UNITED NATIONS — Russia pressed the United Nations Security Council on Monday to condemn what Moscow described as a Ukrainian drone strike on a bus carrying Belarusian children, escalating a diplomatic confrontation over an attack that Kyiv denies carrying out and that no independent investigation has so far attributed to either side.
Anna Evstigneeva, Russia’s acting permanent representative to the United Nations, told the Council that Secretary-General António Guterres and the relevant UN bodies should issue an unequivocal denunciation of the June 17 incident in Russia’s Bryansk region. She framed the international response to date as evidence of a double standard.
“We demand that the Secretary-General and the relevant UN units unequivocally condemn these bloody crimes,” Evstigneeva said, accusing the Council of ignoring strikes she attributed to Kyiv that had killed and wounded children.
The emergency session was requested by Belarus and backed by Russia, two governments that have presented the strike as a deliberate and proven act of Ukrainian terrorism. Ukraine rejects that account in its entirety, and the central fact of the episode remains unresolved. More than a week after the attack, there is no independent confirmation of who launched the drone that hit the bus.
The bus, a double-decker operated by Youth Sports School No. 2 in the Belarusian city of Rechytsa, was traveling from Gomel to the Russian Black Sea resort of Gelendzhik when it was struck on a highway in the Bryansk region, a Russian border area that has seen repeated drone activity through the war. Acting regional governor Yegor Kovalchuk said a woman accompanying the group was killed and that several passengers, most of them children, were hurt. Belarusian health officials later put the toll at one dead and eight injured, including six children, two of them in serious condition, and independent coverage of the strike reported that 44 passengers were aboard, 28 of them children. The woman who died was identified in Belarusian media as Victoria Goroshka, the wife of the team’s coach.
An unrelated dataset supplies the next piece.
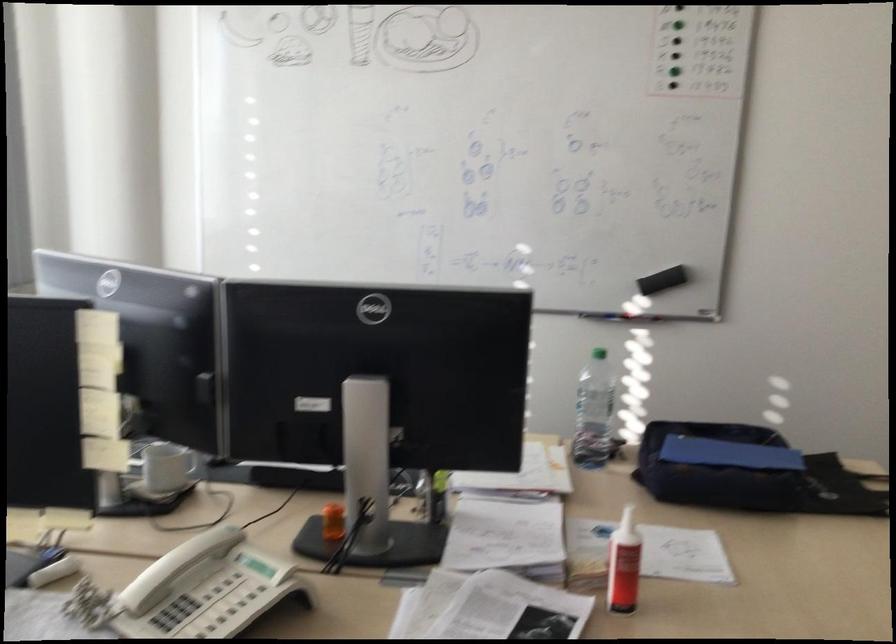
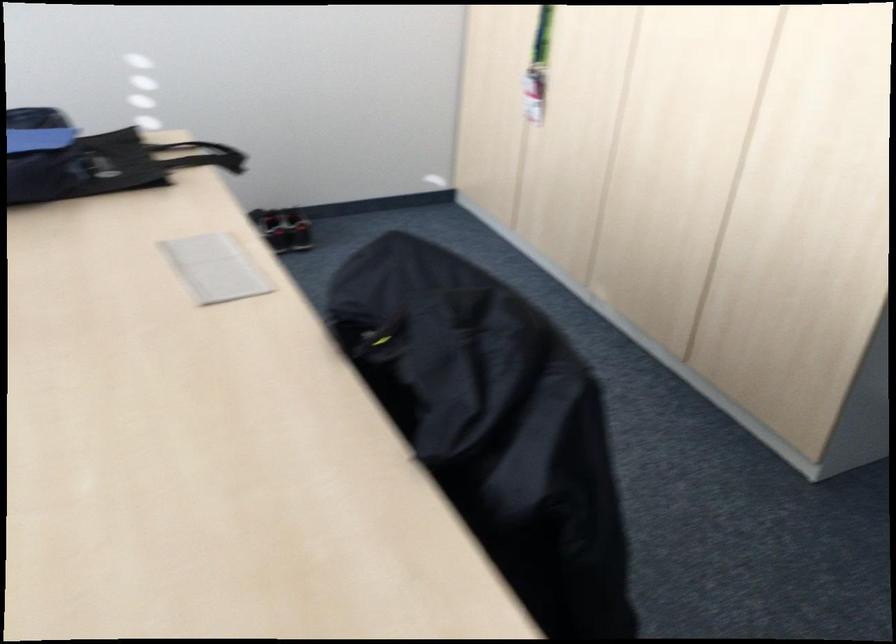
Based on the continuous images, in which direction is the camera rotating?

The rotation direction of the camera is right-down.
Russian and Belarusian officials moved quickly to assign blame. President Alexander Lukashenko of Belarus called the strike “open fascism, when children are targeted,” and his government summoned Ukraine’s senior diplomat in Minsk to demand an explanation. Russia’s Investigative Committee opened a criminal case under a terrorism statute. At the Security Council, Belarus signaled it would also raise what it characterized as Ukrainian threats against Belarusian territory, widening the session beyond the bus itself.
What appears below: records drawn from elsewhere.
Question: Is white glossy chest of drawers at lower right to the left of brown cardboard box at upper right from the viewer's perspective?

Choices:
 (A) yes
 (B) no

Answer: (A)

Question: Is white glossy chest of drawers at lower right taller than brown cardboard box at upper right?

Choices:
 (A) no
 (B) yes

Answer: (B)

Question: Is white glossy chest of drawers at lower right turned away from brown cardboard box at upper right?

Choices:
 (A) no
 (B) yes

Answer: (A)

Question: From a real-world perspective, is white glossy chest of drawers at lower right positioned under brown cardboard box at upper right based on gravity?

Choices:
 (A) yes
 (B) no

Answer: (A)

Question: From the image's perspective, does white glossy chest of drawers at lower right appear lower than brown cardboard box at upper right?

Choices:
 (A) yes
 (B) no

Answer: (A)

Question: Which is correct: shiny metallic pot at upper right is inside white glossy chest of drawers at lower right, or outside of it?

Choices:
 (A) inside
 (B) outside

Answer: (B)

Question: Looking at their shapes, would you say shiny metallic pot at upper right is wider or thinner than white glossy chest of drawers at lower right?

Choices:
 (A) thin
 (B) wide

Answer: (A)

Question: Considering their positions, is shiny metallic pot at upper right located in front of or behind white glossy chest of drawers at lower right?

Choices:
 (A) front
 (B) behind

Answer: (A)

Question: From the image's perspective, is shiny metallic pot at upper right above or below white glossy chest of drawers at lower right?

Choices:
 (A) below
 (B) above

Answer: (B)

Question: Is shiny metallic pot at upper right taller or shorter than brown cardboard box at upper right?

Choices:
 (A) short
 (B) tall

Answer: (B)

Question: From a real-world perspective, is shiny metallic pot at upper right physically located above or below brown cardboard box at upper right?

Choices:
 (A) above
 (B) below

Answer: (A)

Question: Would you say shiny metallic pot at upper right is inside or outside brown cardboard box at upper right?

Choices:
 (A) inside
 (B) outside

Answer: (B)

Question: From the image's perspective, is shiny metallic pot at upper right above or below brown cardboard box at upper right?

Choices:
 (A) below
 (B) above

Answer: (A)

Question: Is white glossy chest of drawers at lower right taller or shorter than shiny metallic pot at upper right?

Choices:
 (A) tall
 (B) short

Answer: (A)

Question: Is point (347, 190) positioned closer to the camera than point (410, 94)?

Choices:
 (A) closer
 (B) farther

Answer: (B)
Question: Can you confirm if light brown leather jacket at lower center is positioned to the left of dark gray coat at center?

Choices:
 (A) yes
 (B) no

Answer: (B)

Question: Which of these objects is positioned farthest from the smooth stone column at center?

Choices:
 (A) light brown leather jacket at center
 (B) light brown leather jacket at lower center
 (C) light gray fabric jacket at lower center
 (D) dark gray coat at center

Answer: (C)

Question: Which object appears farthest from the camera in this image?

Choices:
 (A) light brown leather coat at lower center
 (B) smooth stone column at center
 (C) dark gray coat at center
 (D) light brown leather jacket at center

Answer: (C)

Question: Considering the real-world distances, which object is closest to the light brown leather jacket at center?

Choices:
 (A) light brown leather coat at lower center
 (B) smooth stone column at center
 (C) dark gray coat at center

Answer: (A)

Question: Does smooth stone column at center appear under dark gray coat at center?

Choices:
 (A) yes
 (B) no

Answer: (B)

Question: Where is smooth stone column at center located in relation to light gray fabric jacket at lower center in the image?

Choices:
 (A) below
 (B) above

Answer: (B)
Ukraine’s military said flatly that it had carried out no drone operations against targets in the Bryansk region during the period in question and called the Russian account a fabrication. “The Armed Forces of Ukraine engage exclusively lawful military targets and do not conduct combat operations against the civilian population,” the General Staff said, describing the episode as an information provocation by the Kremlin. The Security Service of Ukraine went further, saying it had obtained an internal Russian monitoring document indicating that no Ukrainian drones were detected in the area when the bus was hit.
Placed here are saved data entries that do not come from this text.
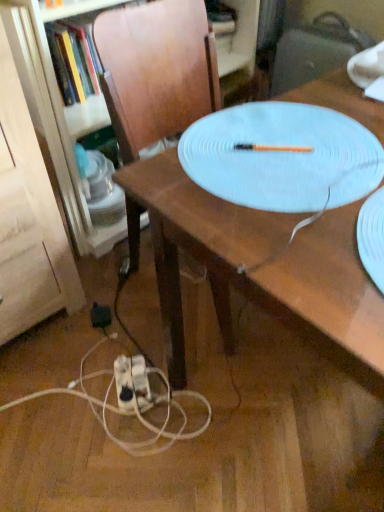
This screenshot has height=512, width=384. What are the coordinates of `free spot in front of white plastic extension cord at lower center` in the screenshot? It's located at (x=125, y=443).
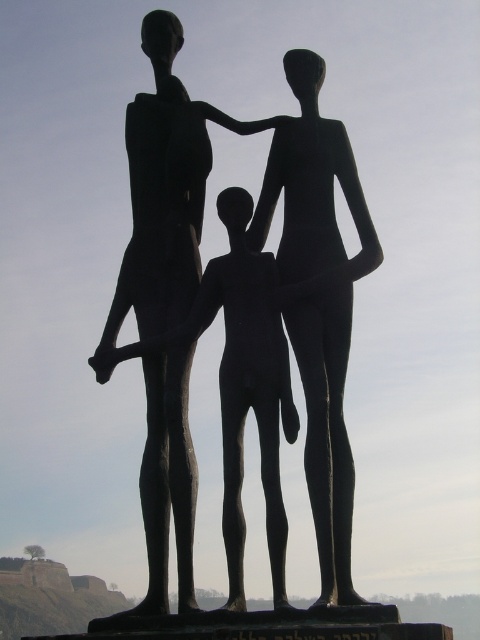
Question: Can you confirm if bronze statue at center is positioned to the right of black matte statue at center?

Choices:
 (A) no
 (B) yes

Answer: (A)

Question: Which of the following is the closest to the observer?

Choices:
 (A) black matte statue at center
 (B) bronze statue at center

Answer: (B)

Question: Which of the following is the farthest from the observer?

Choices:
 (A) black matte statue at center
 (B) bronze statue at center

Answer: (A)

Question: Is bronze statue at center behind black matte statue at center?

Choices:
 (A) yes
 (B) no

Answer: (B)

Question: Does bronze statue at center have a larger size compared to black matte statue at center?

Choices:
 (A) no
 (B) yes

Answer: (B)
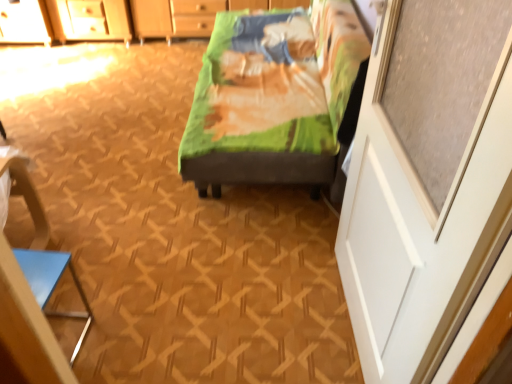
The width and height of the screenshot is (512, 384). I want to click on vacant space that is to the left of white matte screen door at right, so click(x=251, y=316).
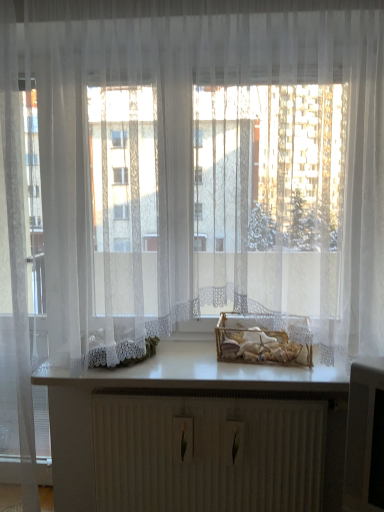
Identify the location of white textured radiator at center. This screenshot has height=512, width=384. (208, 453).

This screenshot has height=512, width=384. What do you see at coordinates (20, 279) in the screenshot?
I see `transparent glass door at left` at bounding box center [20, 279].

At what (x,y) coordinates should I click in order to perform the action: click on translucent glass basket at center. Please return your answer as a coordinate pair (x, y). Image resolution: width=384 pixels, height=512 pixels. Looking at the image, I should click on (259, 343).

Which is correct: transparent glass door at left is inside white textured radiator at center, or outside of it?

transparent glass door at left is spatially situated outside white textured radiator at center.

Can you confirm if transparent glass door at left is positioned to the left of white textured radiator at center?

Yes.

From a real-world perspective, which object rests below the other?

white textured radiator at center.

Is there a large distance between transparent glass door at left and white textured radiator at center?

No, there isn't a large distance between transparent glass door at left and white textured radiator at center.

Which is in front, point (270, 354) or point (24, 402)?

The point (24, 402) is closer to the camera.

From the image's perspective, which one is positioned lower, translucent glass basket at center or transparent glass door at left?

translucent glass basket at center.

Considering the sizes of translucent glass basket at center and transparent glass door at left in the image, is translucent glass basket at center bigger or smaller than transparent glass door at left?

In the image, translucent glass basket at center appears to be smaller than transparent glass door at left.

Considering the relative positions of translucent glass basket at center and transparent glass door at left in the image provided, is translucent glass basket at center to the left or to the right of transparent glass door at left?

translucent glass basket at center is positioned on transparent glass door at left's right side.

Can you confirm if white textured radiator at center is wider than translucent glass basket at center?

No, white textured radiator at center is not wider than translucent glass basket at center.

How much distance is there between white textured radiator at center and translucent glass basket at center?

A distance of 14.83 inches exists between white textured radiator at center and translucent glass basket at center.

Which of these two, white textured radiator at center or translucent glass basket at center, is bigger?

white textured radiator at center.

Can you tell me how much white textured radiator at center and translucent glass basket at center differ in facing direction?

The facing directions of white textured radiator at center and translucent glass basket at center are 6 degrees apart.

Is white textured radiator at center positioned in front of white matte counter top at center?

No, white textured radiator at center is further to the viewer.

Based on their positions, is white textured radiator at center located to the left or right of white matte counter top at center?

Based on their positions, white textured radiator at center is located to the right of white matte counter top at center.

Considering the sizes of objects white textured radiator at center and white matte counter top at center in the image provided, who is taller, white textured radiator at center or white matte counter top at center?

With more height is white textured radiator at center.

From the picture: How different are the orientations of white textured radiator at center and white matte counter top at center in degrees?

The angular difference between white textured radiator at center and white matte counter top at center is 1.33 degrees.

Can you confirm if white matte counter top at center is bigger than white textured radiator at center?

Incorrect, white matte counter top at center is not larger than white textured radiator at center.

Where is `radiator lying on the right of white matte counter top at center`? radiator lying on the right of white matte counter top at center is located at coordinates (208, 453).

In terms of height, does white matte counter top at center look taller or shorter compared to white textured radiator at center?

Considering their sizes, white matte counter top at center has less height than white textured radiator at center.

Does white matte counter top at center have a greater width compared to white textured radiator at center?

Yes.

Based on their positions, is white textured radiator at center located to the left or right of transparent glass door at left?

white textured radiator at center is to the right of transparent glass door at left.

At what (x,y) coordinates should I click in order to perform the action: click on glass door above the white textured radiator at center (from a real-world perspective). Please return your answer as a coordinate pair (x, y). Looking at the image, I should click on (20, 279).

Does point (115, 457) appear closer or farther from the camera than point (6, 141)?

Point (115, 457) is farther from the camera than point (6, 141).

Who is shorter, white textured radiator at center or transparent glass door at left?

Standing shorter between the two is white textured radiator at center.

Considering the sizes of objects white matte counter top at center and translucent glass basket at center in the image provided, who is taller, white matte counter top at center or translucent glass basket at center?

translucent glass basket at center is taller.

Can you confirm if white matte counter top at center is positioned to the left of translucent glass basket at center?

Indeed, white matte counter top at center is positioned on the left side of translucent glass basket at center.

From a real-world perspective, between white matte counter top at center and translucent glass basket at center, who is vertically lower?

From a 3D spatial view, white matte counter top at center is below.

From the image's perspective, which is above, white matte counter top at center or translucent glass basket at center?

translucent glass basket at center appears higher in the image.

The width and height of the screenshot is (384, 512). Identify the location of radiator below the transparent glass door at left (from a real-world perspective). (208, 453).

Identify the location of glass door above the translucent glass basket at center (from the image's perspective). (20, 279).

Considering their positions, is translucent glass basket at center positioned closer to white matte counter top at center than white textured radiator at center?

The object closer to white matte counter top at center is translucent glass basket at center.

From the image, which object appears to be farther from translucent glass basket at center, white textured radiator at center or transparent glass door at left?

transparent glass door at left is further to translucent glass basket at center.

Looking at the image, which one is located further to white textured radiator at center, white matte counter top at center or translucent glass basket at center?

translucent glass basket at center.

When comparing their distances from white textured radiator at center, does transparent glass door at left or white matte counter top at center seem further?

transparent glass door at left lies further to white textured radiator at center than the other object.

Estimate the real-world distances between objects in this image. Which object is closer to white matte counter top at center, transparent glass door at left or translucent glass basket at center?

The object closer to white matte counter top at center is translucent glass basket at center.

Considering their positions, is transparent glass door at left positioned further to white textured radiator at center than translucent glass basket at center?

Among the two, transparent glass door at left is located further to white textured radiator at center.

Based on their spatial positions, is translucent glass basket at center or white matte counter top at center closer to transparent glass door at left?

white matte counter top at center is positioned closer to the anchor transparent glass door at left.

When comparing their distances from white matte counter top at center, does transparent glass door at left or white textured radiator at center seem closer?

white textured radiator at center.

Locate an element on the screen. This screenshot has height=512, width=384. counter top situated between transparent glass door at left and translucent glass basket at center from left to right is located at coordinates (203, 373).

Identify the location of radiator between transparent glass door at left and translucent glass basket at center from left to right. Image resolution: width=384 pixels, height=512 pixels. (208, 453).

Where is `counter top between translucent glass basket at center and white textured radiator at center in the up-down direction`? This screenshot has width=384, height=512. counter top between translucent glass basket at center and white textured radiator at center in the up-down direction is located at coordinates (203, 373).

Where is `counter top located between transparent glass door at left and white textured radiator at center in the left-right direction`? The image size is (384, 512). counter top located between transparent glass door at left and white textured radiator at center in the left-right direction is located at coordinates (203, 373).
President Volodymyr Zelensky said international experts had already concluded Ukraine was not responsible, arguing that the aim of the operation was to draw Belarus, whose public has been broadly reluctant to enter the war, deeper into the conflict. The head of Ukraine’s center for countering disinformation made a similar case, calling the attack a staged provocation meant to shift Belarusian opinion.
Independent observers have been unable to settle the question. News organizations reporting from outside Russia and Ukraine have noted that the available evidence comes almost entirely from official statements by parties with a direct stake in the outcome, and that no neutral expert assessment of the drone’s origin has been published. The bus was plainly a civilian vehicle, a point no one disputes, and the death and injuries are documented. What is contested is the most consequential element, which is responsibility.
The episode has also drawn criticism inside the Belarusian opposition. Sviatlana Tsikhanouskaya, the exiled opposition leader, said Russia bears responsibility for every casualty of a war it started, while also faulting officials who allowed children to be driven through a border zone marked by active military operations. She urged Belarusians to avoid travel to Russia until the war ends.
The dispute landed amid deteriorating relations between Kyiv and Minsk and a broader hardening of positions around the war. Russian officials have sharpened their warnings to the West in recent days, with Foreign Minister Sergei Lavrov saying Moscow would work with its allies to blunt Western pressure and the foreign ministry condemning NATO plans to arm Ukraine as recklessly aggressive. The Bryansk session offered a fresh venue for those grievances, though the Council, where Russia holds a veto and Western members reject its framing, was not expected to produce binding action.
Emergency meetings on the war have become a near-routine feature of the Council’s calendar, and they have tended to end as this one was likely to, with competing statements rather than agreement. For all the diplomatic maneuvering, the questions that matter most about the bus, including who fired on it and why, were no closer to an answer. A woman was dead, children were in hospital beds, and each government in the chamber had already decided whom to blame.